■ **About this task**
Scan the lines below and report each one containing "studies" by copying it.

■ **Exercise data**
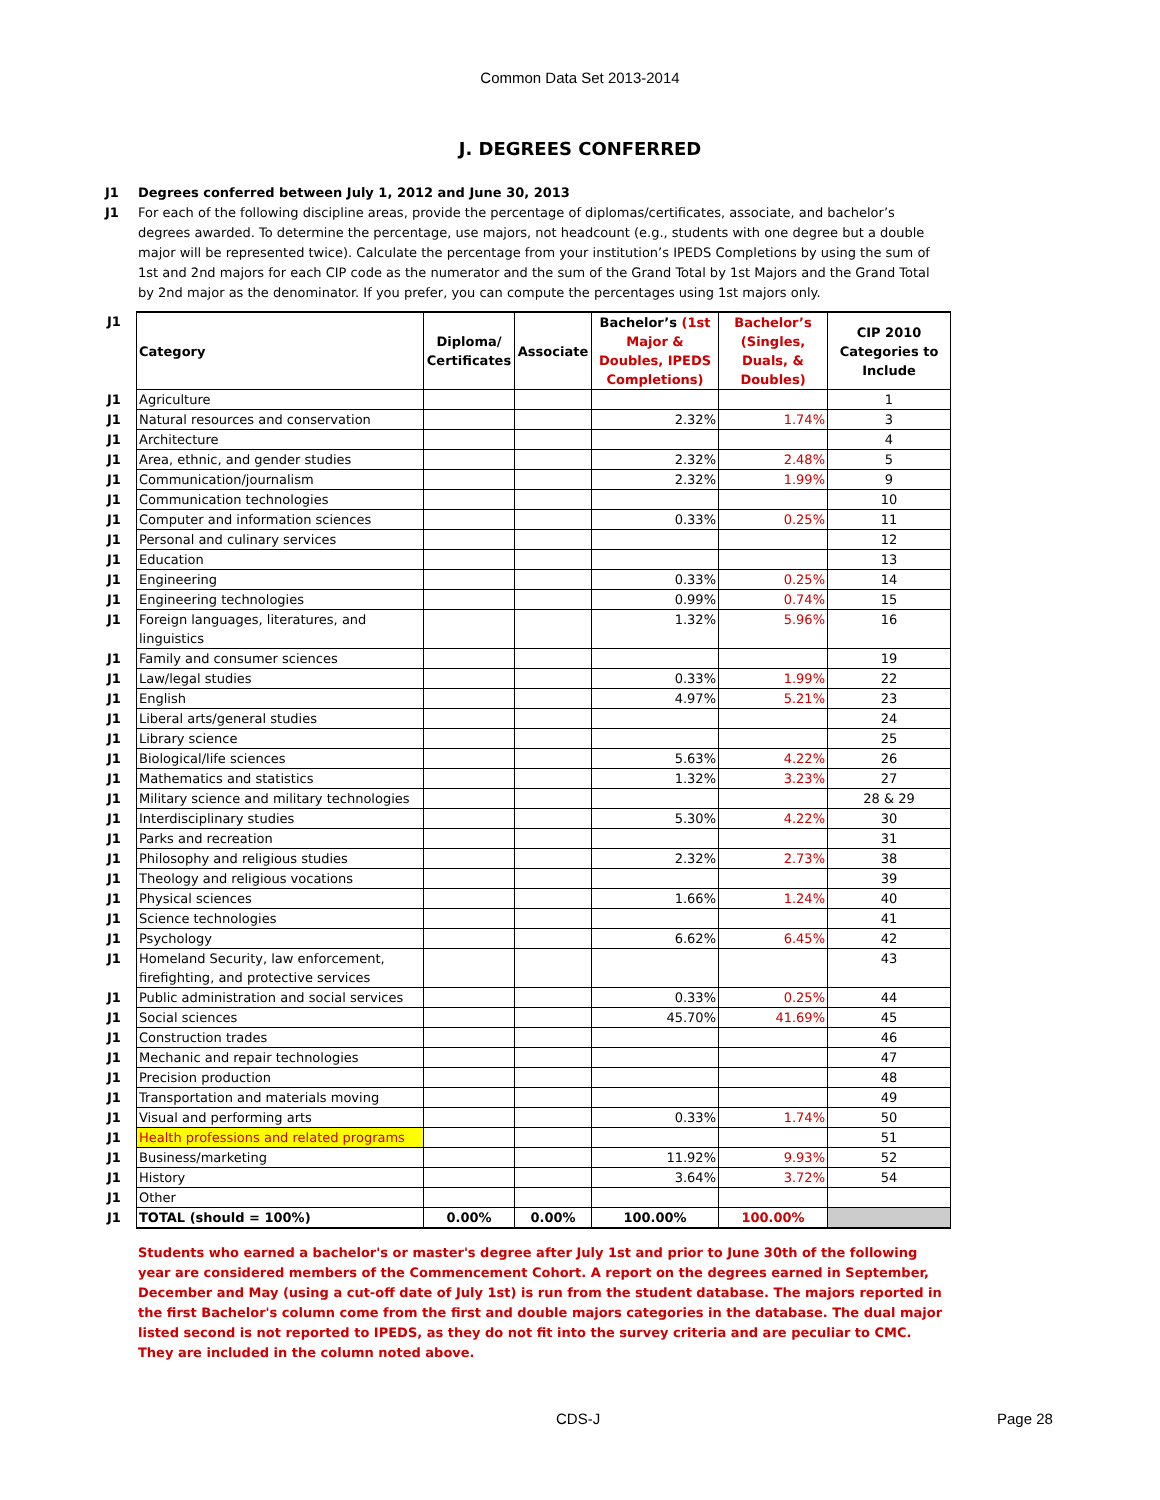Common Data Set 2013-2014
J. DEGREES CONFERRED
J1 Degrees conferred between July 1, 2012 and June 30, 2013
J1 For each of the following discipline areas, provide the percentage of diplomas/certificates, associate, and bachelor’s degrees awarded. To determine the percentage, use majors, not headcount (e.g., students with one degree but a double major will be represented twice). Calculate the percentage from your institution’s IPEDS Completions by using the sum of 1st and 2nd majors for each CIP code as the numerator and the sum of the Grand Total by 1st Majors and the Grand Total by 2nd major as the denominator. If you prefer, you can compute the percentages using 1st majors only.
| J1 | Category | Diploma/ Certificates | Associate | Bachelor’s (1st Major & Doubles, IPEDS Completions) | Bachelor’s (Singles, Duals, & Doubles) | CIP 2010 Categories to Include |
| J1 | Agriculture | | | | | 1 |
| J1 | Natural resources and conservation | | | 2.32% | 1.74% | 3 |
| J1 | Architecture | | | | | 4 |
| J1 | Area, ethnic, and gender studies | | | 2.32% | 2.48% | 5 |
| J1 | Communication/journalism | | | 2.32% | 1.99% | 9 |
| J1 | Communication technologies | | | | | 10 |
| J1 | Computer and information sciences | | | 0.33% | 0.25% | 11 |
| J1 | Personal and culinary services | | | | | 12 |
| J1 | Education | | | | | 13 |
| J1 | Engineering | | | 0.33% | 0.25% | 14 |
| J1 | Engineering technologies | | | 0.99% | 0.74% | 15 |
| J1 | Foreign languages, literatures, and linguistics | | | 1.32% | 5.96% | 16 |
| J1 | Family and consumer sciences | | | | | 19 |
| J1 | Law/legal studies | | | 0.33% | 1.99% | 22 |
| J1 | English | | | 4.97% | 5.21% | 23 |
| J1 | Liberal arts/general studies | | | | | 24 |
| J1 | Library science | | | | | 25 |
| J1 | Biological/life sciences | | | 5.63% | 4.22% | 26 |
| J1 | Mathematics and statistics | | | 1.32% | 3.23% | 27 |
| J1 | Military science and military technologies | | | | | 28 & 29 |
| J1 | Interdisciplinary studies | | | 5.30% | 4.22% | 30 |
| J1 | Parks and recreation | | | | | 31 |
| J1 | Philosophy and religious studies | | | 2.32% | 2.73% | 38 |
| J1 | Theology and religious vocations | | | | | 39 |
| J1 | Physical sciences | | | 1.66% | 1.24% | 40 |
| J1 | Science technologies | | | | | 41 |
| J1 | Psychology | | | 6.62% | 6.45% | 42 |
| J1 | Homeland Security, law enforcement, firefighting, and protective services | | | | | 43 |
| J1 | Public administration and social services | | | 0.33% | 0.25% | 44 |
| J1 | Social sciences | | | 45.70% | 41.69% | 45 |
| J1 | Construction trades | | | | | 46 |
| J1 | Mechanic and repair technologies | | | | | 47 |
| J1 | Precision production | | | | | 48 |
| J1 | Transportation and materials moving | | | | | 49 |
| J1 | Visual and performing arts | | | 0.33% | 1.74% | 50 |
| J1 | Health professions and related programs | | | | | 51 |
| J1 | Business/marketing | | | 11.92% | 9.93% | 52 |
| J1 | History | | | 3.64% | 3.72% | 54 |
| J1 | Other | | | | | |
| J1 | TOTAL (should = 100%) | 0.00% | 0.00% | 100.00% | 100.00% | |
Students who earned a bachelor's or master's degree after July 1st and prior to June 30th of the following year are considered members of the Commencement Cohort. A report on the degrees earned in September, December and May (using a cut-off date of July 1st) is run from the student database. The majors reported in the first Bachelor's column come from the first and double majors categories in the database. The dual major listed second is not reported to IPEDS, as they do not fit into the survey criteria and are peculiar to CMC. They are included in the column noted above.
CDS-J Page 28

■ **Task answer**
| J1 | Area, ethnic, and gender studies | | | 2.32% | 2.48% | 5 |
| J1 | Law/legal studies | | | 0.33% | 1.99% | 22 |
| J1 | Liberal arts/general studies | | | | | 24 |
| J1 | Interdisciplinary studies | | | 5.30% | 4.22% | 30 |
| J1 | Philosophy and religious studies | | | 2.32% | 2.73% | 38 |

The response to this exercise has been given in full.